Re: [PERFORM] OLAP/reporting queries fall into nested loops overseq scans or other horrible planner choices - Mailing list pgsql-performance

From Laurenz Albe
Subject Re: [PERFORM] OLAP/reporting queries fall into nested loops overseq scans or other horrible planner choices
Date
Msg-id 1509696112.2586.3.camel@cybertec.at
Whole thread Raw
In response to Re: [PERFORM] OLAP/reporting queries fall into nested loops over seqscans or other horrible planner choices  (Gunther <raj@gusw.net>)
List pgsql-performance
Gunther wrote:
> > Bad choices are almost always caused by bad estimates.
> > Granted, there is no way that estimates can ever be perfect.
> > ...
> > Looking deeper, I would say that wrongly chosen nested loop joins
> > often come from an underestimate that is close to zero.
> > PostgreSQL already clamps row count estimates to 1, that is, it will
> > choose an estimate of 1 whenever it thinks fewer rows will be returned.
> > 
> > Perhaps using a higher clamp like 2 would get rid of many of your
> > problems, but it is a difficult gamble as it will also prevent some
> > nested loop joins that would have been the best solution.
> 
> Wow, that is very interesting! Are you saying that if PgSQL can't know 
> what the cardinality is, it assumes a default of 1? That would be very 
> slanted a guess. I would think a couple of hundred would be more 
> appropriate, or 10% of the average of the base tables for which it does 
> have statistics. I would wonder if changing 1 to 2 would make much 
> difference, as Seq Search over 1 to 10 tuples should generally be better 
> than any other approach, as long as the 1-10 tuples are already readily 
> available.

No, it is not like that.
When PostgreSQL cannot come up with a "real" estimate, it uses
default selectivity estimates.

See include/utils/selfuncs.h:

/*
 * Note: the default selectivity estimates are not chosen entirely at random.
 * We want them to be small enough to ensure that indexscans will be used if
 * available, for typical table densities of ~100 tuples/page.  Thus, for
 * example, 0.01 is not quite small enough, since that makes it appear that
 * nearly all pages will be hit anyway.  Also, since we sometimes estimate
 * eqsel as 1/num_distinct, we probably want DEFAULT_NUM_DISTINCT to equal
 * 1/DEFAULT_EQ_SEL.
 */

/* default selectivity estimate for equalities such as "A = b" */
#define DEFAULT_EQ_SEL  0.005

/* default selectivity estimate for inequalities such as "A < b" */
#define DEFAULT_INEQ_SEL  0.3333333333333333

/* default selectivity estimate for range inequalities "A > b AND A < c" */
#define DEFAULT_RANGE_INEQ_SEL  0.005

/* default selectivity estimate for pattern-match operators such as LIKE */
#define DEFAULT_MATCH_SEL       0.005

/* default number of distinct values in a table */
#define DEFAULT_NUM_DISTINCT  200

/* default selectivity estimate for boolean and null test nodes */
#define DEFAULT_UNK_SEL                 0.005
#define DEFAULT_NOT_UNK_SEL             (1.0 - DEFAULT_UNK_SEL)

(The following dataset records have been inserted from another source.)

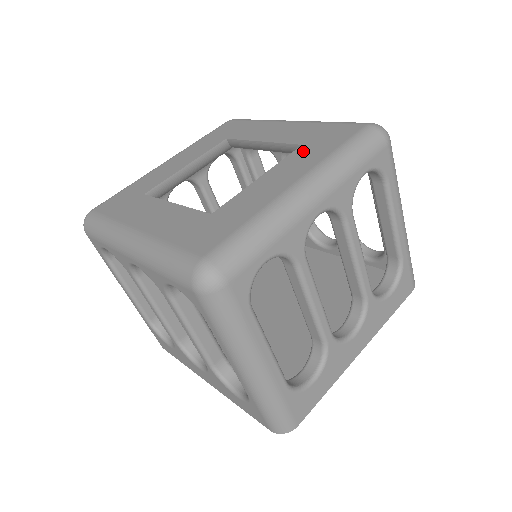
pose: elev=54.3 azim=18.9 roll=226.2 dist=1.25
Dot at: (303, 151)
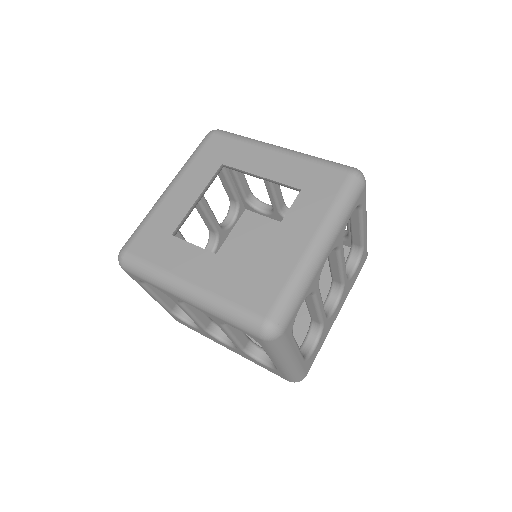
Dot at: (305, 199)
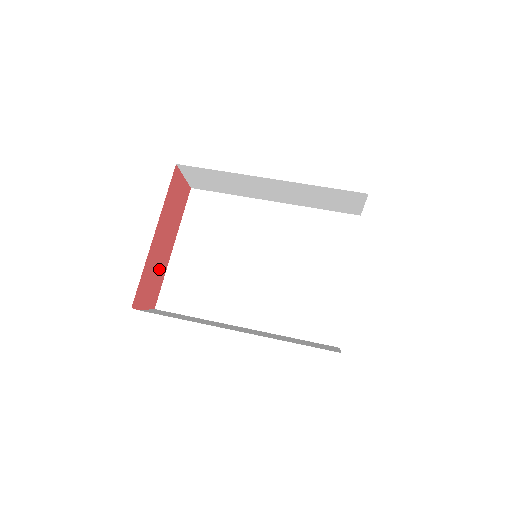
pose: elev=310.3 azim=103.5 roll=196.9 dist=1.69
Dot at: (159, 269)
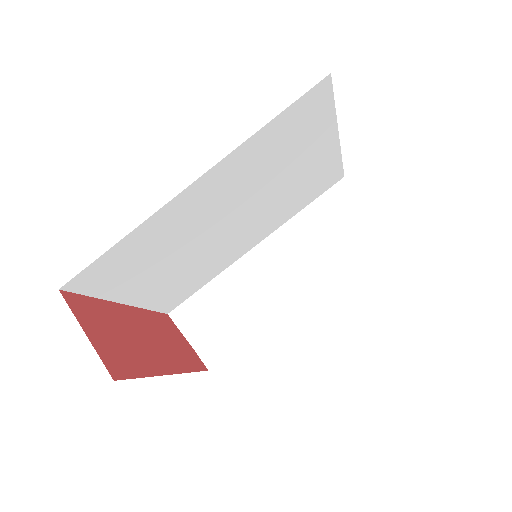
Dot at: (159, 330)
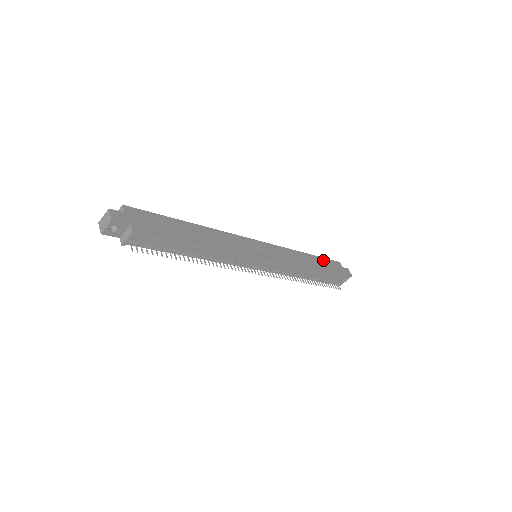
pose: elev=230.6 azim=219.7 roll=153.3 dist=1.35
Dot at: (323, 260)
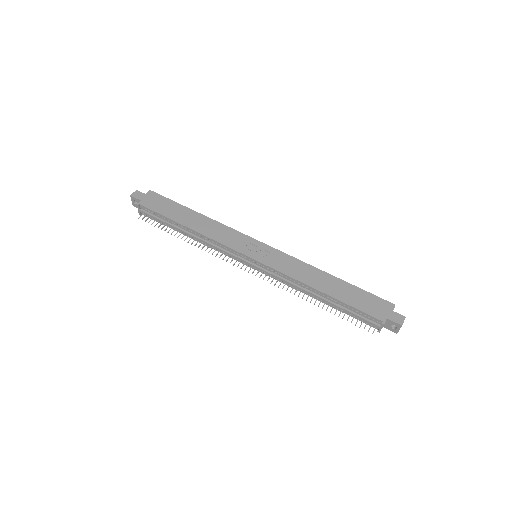
Dot at: (358, 291)
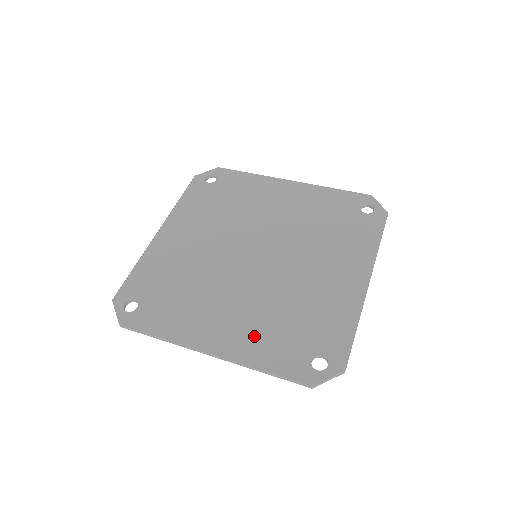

Those selectivity estimates are factors, not absolute numbers.

The clamp to 1 happens when, after applying all selectivity factors, the
result is less than 1, precisely to keep the optimizer from choosing a plan
that would become very expensive if a branch is executed *at all*.

> > Finally, even though the official line of PostgreSQL is to *not* have
> > query hints, and for a number of good reasons, this is far from being
> > an unanimous decision.  The scales may tip at some point, though I
> > personally hope that this point is not too close.
> 
> I am glad to hear that hints are not completely ruled out by the 
> development team. Definitely Oracle hints are painful and should not be 
> replicated as is.  Butmay be I can nudge your (and others') personal 
> tastes with the following.

Didn't work for me.
Your hints look just like what Oracle does.

There have been better proposals that aim at fixing the selectivity
estimates, e.g. "multiply your estimate for this join by three".

> In my Aqua 
> Data Studio, if I put the set statement before the select statement, the 
> combined statement doesn't return any results. May be I am doing 
> something wrong. If there is a way, then I would ave what I need.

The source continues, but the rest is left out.